◆ **Task instructions**:
Repeat exactly each line of the data provided below.
§
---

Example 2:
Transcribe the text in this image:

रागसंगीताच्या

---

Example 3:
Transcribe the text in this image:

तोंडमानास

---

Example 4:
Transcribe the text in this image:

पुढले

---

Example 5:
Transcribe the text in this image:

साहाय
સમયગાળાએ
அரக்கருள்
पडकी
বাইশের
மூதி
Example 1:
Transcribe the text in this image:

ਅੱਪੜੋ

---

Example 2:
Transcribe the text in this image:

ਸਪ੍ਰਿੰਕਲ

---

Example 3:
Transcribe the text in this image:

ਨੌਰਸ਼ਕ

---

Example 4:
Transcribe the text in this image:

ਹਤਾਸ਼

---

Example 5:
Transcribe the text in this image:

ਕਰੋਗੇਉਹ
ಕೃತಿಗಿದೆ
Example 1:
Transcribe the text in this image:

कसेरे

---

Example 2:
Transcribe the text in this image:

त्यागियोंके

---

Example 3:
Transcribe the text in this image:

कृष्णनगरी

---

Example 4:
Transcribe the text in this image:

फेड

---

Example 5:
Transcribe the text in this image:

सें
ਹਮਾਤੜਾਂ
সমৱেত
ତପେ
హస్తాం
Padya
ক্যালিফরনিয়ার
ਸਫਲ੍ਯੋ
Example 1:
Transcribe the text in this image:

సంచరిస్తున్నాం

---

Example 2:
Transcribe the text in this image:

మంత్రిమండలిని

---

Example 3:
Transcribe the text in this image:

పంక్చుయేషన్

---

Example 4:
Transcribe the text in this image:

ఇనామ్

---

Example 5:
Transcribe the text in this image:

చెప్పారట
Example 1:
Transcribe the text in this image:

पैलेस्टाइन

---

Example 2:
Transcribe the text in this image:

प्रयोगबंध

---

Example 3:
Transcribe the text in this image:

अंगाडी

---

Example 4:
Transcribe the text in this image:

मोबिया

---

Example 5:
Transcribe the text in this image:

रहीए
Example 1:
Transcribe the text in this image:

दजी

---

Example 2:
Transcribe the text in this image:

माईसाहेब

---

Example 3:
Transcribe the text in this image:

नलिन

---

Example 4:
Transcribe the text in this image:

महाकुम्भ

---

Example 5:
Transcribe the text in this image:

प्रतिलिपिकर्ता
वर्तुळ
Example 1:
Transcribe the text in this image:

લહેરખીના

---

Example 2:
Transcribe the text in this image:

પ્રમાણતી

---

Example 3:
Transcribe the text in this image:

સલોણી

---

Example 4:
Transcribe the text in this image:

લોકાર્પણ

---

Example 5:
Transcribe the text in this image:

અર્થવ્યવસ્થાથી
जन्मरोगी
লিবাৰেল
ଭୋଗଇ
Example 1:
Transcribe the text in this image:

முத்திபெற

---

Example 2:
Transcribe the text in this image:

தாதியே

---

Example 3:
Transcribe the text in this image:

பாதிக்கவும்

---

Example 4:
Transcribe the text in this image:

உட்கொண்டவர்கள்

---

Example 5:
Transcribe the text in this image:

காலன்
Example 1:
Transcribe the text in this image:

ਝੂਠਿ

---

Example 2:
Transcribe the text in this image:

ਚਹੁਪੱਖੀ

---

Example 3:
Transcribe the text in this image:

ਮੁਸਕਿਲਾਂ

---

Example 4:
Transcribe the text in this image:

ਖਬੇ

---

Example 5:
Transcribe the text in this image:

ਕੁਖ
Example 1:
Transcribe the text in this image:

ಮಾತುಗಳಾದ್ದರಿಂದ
§
◆ **Response to the task**:
---

Example 2:
Transcribe the text in this image:

रागसंगीताच्या

---

Example 3:
Transcribe the text in this image:

तोंडमानास

---

Example 4:
Transcribe the text in this image:

पुढले

---

Example 5:
Transcribe the text in this image:

साहाय
સમયગાળાએ
அரக்கருள்
पडकी
বাইশের
மூதி
Example 1:
Transcribe the text in this image:

ਅੱਪੜੋ

---

Example 2:
Transcribe the text in this image:

ਸਪ੍ਰਿੰਕਲ

---

Example 3:
Transcribe the text in this image:

ਨੌਰਸ਼ਕ

---

Example 4:
Transcribe the text in this image:

ਹਤਾਸ਼

---

Example 5:
Transcribe the text in this image:

ਕਰੋਗੇਉਹ
ಕೃತಿಗಿದೆ
Example 1:
Transcribe the text in this image:

कसेरे

---

Example 2:
Transcribe the text in this image:

त्यागियोंके

---

Example 3:
Transcribe the text in this image:

कृष्णनगरी

---

Example 4:
Transcribe the text in this image:

फेड

---

Example 5:
Transcribe the text in this image:

सें
ਹਮਾਤੜਾਂ
সমৱেত
ତପେ
హస్తాం
Padya
ক্যালিফরনিয়ার
ਸਫਲ੍ਯੋ
Example 1:
Transcribe the text in this image:

సంచరిస్తున్నాం

---

Example 2:
Transcribe the text in this image:

మంత్రిమండలిని

---

Example 3:
Transcribe the text in this image:

పంక్చుయేషన్

---

Example 4:
Transcribe the text in this image:

ఇనామ్

---

Example 5:
Transcribe the text in this image:

చెప్పారట
Example 1:
Transcribe the text in this image:

पैलेस्टाइन

---

Example 2:
Transcribe the text in this image:

प्रयोगबंध

---

Example 3:
Transcribe the text in this image:

अंगाडी

---

Example 4:
Transcribe the text in this image:

मोबिया

---

Example 5:
Transcribe the text in this image:

रहीए
Example 1:
Transcribe the text in this image:

दजी

---

Example 2:
Transcribe the text in this image:

माईसाहेब

---

Example 3:
Transcribe the text in this image:

नलिन

---

Example 4:
Transcribe the text in this image:

महाकुम्भ

---

Example 5:
Transcribe the text in this image:

प्रतिलिपिकर्ता
वर्तुळ
Example 1:
Transcribe the text in this image:

લહેરખીના

---

Example 2:
Transcribe the text in this image:

પ્રમાણતી

---

Example 3:
Transcribe the text in this image:

સલોણી

---

Example 4:
Transcribe the text in this image:

લોકાર્પણ

---

Example 5:
Transcribe the text in this image:

અર્થવ્યવસ્થાથી
जन्मरोगी
লিবাৰেল
ଭୋଗଇ
Example 1:
Transcribe the text in this image:

முத்திபெற

---

Example 2:
Transcribe the text in this image:

தாதியே

---

Example 3:
Transcribe the text in this image:

பாதிக்கவும்

---

Example 4:
Transcribe the text in this image:

உட்கொண்டவர்கள்

---

Example 5:
Transcribe the text in this image:

காலன்
Example 1:
Transcribe the text in this image:

ਝੂਠਿ

---

Example 2:
Transcribe the text in this image:

ਚਹੁਪੱਖੀ

---

Example 3:
Transcribe the text in this image:

ਮੁਸਕਿਲਾਂ

---

Example 4:
Transcribe the text in this image:

ਖਬੇ

---

Example 5:
Transcribe the text in this image:

ਕੁਖ
Example 1:
Transcribe the text in this image:

ಮಾತುಗಳಾದ್ದರಿಂದ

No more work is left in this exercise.